Exaucer le voeu de son fils récemment décédé d'avoir un enfant: c'est le combat d'une mère américaine, Missy Evans, qui a obtenu du juge l'autorisation de conserver le sperme de cet homme de 21 ans. Mais l'affaire soulève de nombreuses questions d'ordre éthique.

Missy Evans a recueilli le sperme de son fils mort. Elle espère trouver une mère porteuse et élever un jour son petit-fils ou sa petite-fille. Sa décision soulève de nombreuses questions, soulignent les spécialistes d'éthique, dont l'un parle d'un «enfant de remplacement». Mais Missy Evans se moque bien de ce que pensent les gens car «il m'aurait tellement aimée de faire ça», dit-elle.

Selon la police d'Austin, Nikolas Evans est mort le 5 avril, après s'être heurté la tête au sol lors d'une bagarre de rue. Des enquêteurs recherchent toujours qui l'a frappé.

Un médecin lui ayant avoué qu'on ne pouvait plus rien faire pour le jeune homme, Missy Evans a eu l'idée de recueillir son sperme. Elle en a discuté avec son ex-mari, le plus âgé de ses fils et le reste de la famille, qui d'après elle la soutiennent tous dans son désir de continuer à faire vivre une partie de Nikolas à travers sa future progéniture.

Mrs Evans, qui est âgée de 42 ans, affirme que Nikolas lui avait dit un jour vouloir trois fils et avoir déjà choisi des prénoms. A l'en croire, c'était un garçon «à l'ancienne», intéressé par la réalisation de films, la politique, la musique et les vieux films. «Mon fils voulait obtenir son diplôme universitaire. Il voulait des enfants. Et quelqu'un l'a privé de tout ça», déclare la mère, originaire de Bedford, quelque part entre Dallas et Fort Worth.

Mais elle a dû se rendre au tribunal pour obtenir la permission de récupérer le sperme de son fils. Le tribunal de Travis County lui a donné le feu vert et a ordonné à la morgue de conserver le corps à une température d'au moins 39,2 degrés pour qu'un spécialiste procède au prélèvement.

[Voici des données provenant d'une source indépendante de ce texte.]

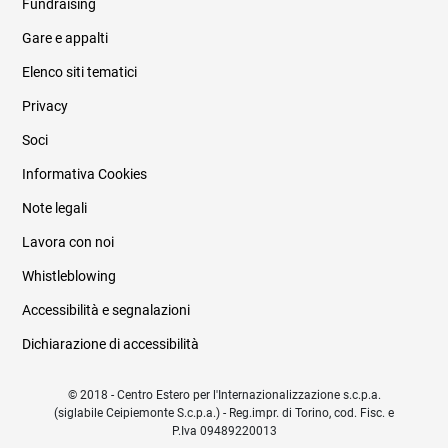
Fundraising
Informazioni legali e trasparenza
Gare e appalti
Elenco siti tematici
Privacy
Soci
Informativa Cookies
Note legali
Lavora con noi
Whistleblowing
Accessibilità e segnalazioni
Dichiarazione di accessibilità
© 2018 - Centro Estero per l'Internazionalizzazione s.c.p.a.
(siglabile Ceipiemonte S.c.p.a.) - Reg.impr. di Torino, cod. Fisc. e
P.Iva 09489220013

Une urologue d'Austin s'est portée volontaire et a recueilli du tissu testiculaire mercredi soir. D'après Mrs Evans, qui étudie maintenant les conditions de conservation, la quasi-totalité du sperme était viable.

De telles décisions doivent être prises rapidement, ce qui laisse peu de temps aux proches pour réfléchir, souligne un spécialiste de l'éthique. Et utiliser le sperme soulève des questions. «Le père biologique de cet enfant sera mort. La mère peut être une donneuse d'ovule, anonyme ou une mère porteuse», explique Tom Mayo, directeur du centre Maguire d'éthique et de responsabilité publique, à l'Université méthodiste du Sud. «Pour un enfant, c'est une façon difficile de venir au monde. Quel effet cela aura-t-il d'être un enfant de remplacement?».

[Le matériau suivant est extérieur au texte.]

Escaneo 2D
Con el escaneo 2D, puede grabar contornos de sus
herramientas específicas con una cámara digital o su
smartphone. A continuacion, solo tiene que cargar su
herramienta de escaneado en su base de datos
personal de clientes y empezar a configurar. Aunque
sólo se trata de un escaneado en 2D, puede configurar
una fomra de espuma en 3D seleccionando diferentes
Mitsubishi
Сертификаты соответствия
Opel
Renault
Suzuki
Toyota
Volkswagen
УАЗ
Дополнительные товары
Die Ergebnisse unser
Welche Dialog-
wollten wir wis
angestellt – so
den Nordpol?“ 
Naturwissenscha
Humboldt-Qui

Selon lui, le désir de remplacer un enfant mort est un scénario classique qui, dans ce cas, prend une tournure inhabituelle. «Le désir sous-jacent doit être très fort, même si elle ne le décrit pas de cette manière», ajoute-t-il.

Art Caplan, président du département médical d'éthique, Université de Pennsylvanie de Philadelphie, estime à environ un millier ces dix dernières années le nombre de demandes de ce genre provenant d'épouses, de mères, de petites amies et d'autres aux Etats-Unis, mais la plupart du temps «ce n'est finalement pas utilisé».

Les hôpitaux peuvent s'être dotés de protocoles pour traiter de ces questions, mais il existe peu de lois ou de consignes à ce sujet, et il revient généralement à l'urologue de décider, dit-il.

«C'est rare pour un enfant de naître du sperme d'un homme mort», constate pour sa part Melissa Brisman, avocate au comité consultatif de l'Association américaine de fertilité. «C'est une mort inattendue qui fait intervenir des tonnes d'émotions, on ne sait même pas si on veut le faire.»

Mark Vopat, professeur de philosophie et d'études sur la religion à l'Université d'État de Youngstown dans l'Ohio, se demande si le tribunal a eu raison de satisfaire à la demande de cette mère. Selon lui, bien qu'ayant fait part de son désir d'enfant à sa mère, Nikolas Evans n'aurait pas souhaité avoir un enfant posthume. «C'est un cas dérangeant», souligne-t-il.

Missy Evans ne sait pas encore quand elle sera prête pour chercher une mère porteuse. «Ca va probablement me ruiner, mais je ferai tout ce que je peux pour que cela se fasse», affirme-t-elle.